→ Extrait fourni
#####

« La Dépolitisation du monde » – Rencontre avec Ghislain Casas
Le Café-Librairie Michèle Firk est très heureux d’organiser une rencontre avec Ghislain Casas autour de son ouvrage La Dépolitisation du monde, paru à l’automne chez Vrin.
Travail de philosophe et d’archéologue, ce livre propose de questionner le contemporain depuis une discipline qui apparaît comme matricielle de la modernité : l’angéologie, science des anges. Elle introduit en effet le concept de hiérarchie dans la sphère de la pensée, et dessine les contours tout à la fois des rapports possibles au monde, et du gouvernement de celui-ci.
Nous prévoyons de déplier et de mettre en partage ce texte et ses thèses, afin de pouvoir le discuter tous ensemble. La rencontre sera suivie d’un temps plus informel, avec bar et petite restauration.
Présentation de l’éditeur :
« La modernité – politique et scientifique – n’est pas née d’un geste de rupture avec le Moyen Âge. L’État et la science modernes peuvent en effet être envisagés comme les conséquences lointaines d’une contradiction logée au cœur de la théologie scolastique. Ce livre raconte l’histoire de cette double genèse en faisant remonter l’idée foucaldienne d’une « dégouvernementalisation du cosmos » du XVIIe au XIIIe siècle. Pour cela, il prend pour objet les débats qui ont animé l’angélologie médiévale au sujet des « anges-moteurs » et s’intéresse à la tentative échouée des Médiévaux pour accorder le concept théologico-politique de hiérarchie à la question cosmologique du mouvement des cieux. Cette étude ne cherche toutefois pas principalement à antidater de quelques siècles l’émergence de la modernité. Il s’agit de présenter les matériaux historiques indispensables à la compréhension du hiatus entre la politique et le monde, que notre époque cherche à surmonter sans y parvenir encore. »

#####

→ À faire
1: Répondez à ces questions sur l'annonce :
(a) Chez quel éditeur l'ouvrage est-il paru ?
(b) Qu'est-ce qui suivra la rencontre ?
(c) Selon la présentation de l'éditeur, entre quels siècles le livre fait-il remonter l'idée foucaldienne d'une « dégouvernementalisation du cosmos » ?
2: Citez fidèlement le passage de l'annonce allant de « Travail de philosophe » jusqu'à « et petite restauration. ».
Appuyez-vous uniquement sur l'annonce.

→ Enregistrements
#####

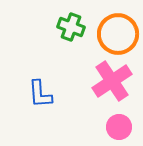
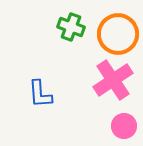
pink cross: moved 1 px right, 1 px up
pink circle: moved 5 px right, 1 px up
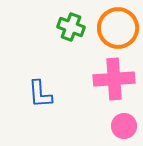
orange circle: moved 6 px up
pink cross: moved 1 px right, 1 px up; rotated 30 degrees clockwise
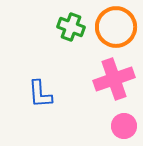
orange circle: moved 2 px left, 1 px up
pink cross: rotated 15 degrees counterclockwise
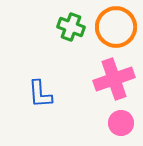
pink circle: moved 3 px left, 3 px up
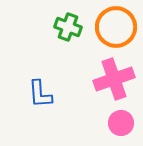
green cross: moved 3 px left
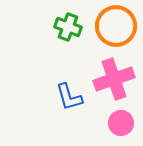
orange circle: moved 1 px up
blue L-shape: moved 29 px right, 3 px down; rotated 12 degrees counterclockwise
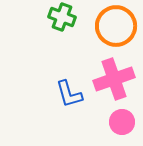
green cross: moved 6 px left, 10 px up
blue L-shape: moved 3 px up
pink circle: moved 1 px right, 1 px up
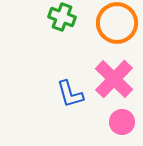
orange circle: moved 1 px right, 3 px up
pink cross: rotated 27 degrees counterclockwise
blue L-shape: moved 1 px right
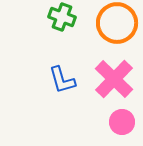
blue L-shape: moved 8 px left, 14 px up
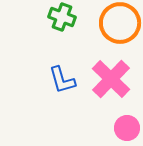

#####

→ Réponses par tâche
1:
(a) Chez Vrin.
(b) Un temps plus informel, avec bar et petite restauration.
(c) Du XVIIe au XIIIe siècle.

2:
Travail de philosophe et d’archéologue, ce livre propose de questionner le contemporain depuis une discipline qui apparaît comme matricielle de la modernité : l’angéologie, science des anges. Elle introduit en effet le concept de hiérarchie dans la sphère de la pensée, et dessine les contours tout à la fois des rapports possibles au monde, et du gouvernement de celui-ci.
Nous prévoyons de déplier et de mettre en partage ce texte et ses thèses, afin de pouvoir le discuter tous ensemble. La rencontre sera suivie d’un temps plus informel, avec bar et petite restauration.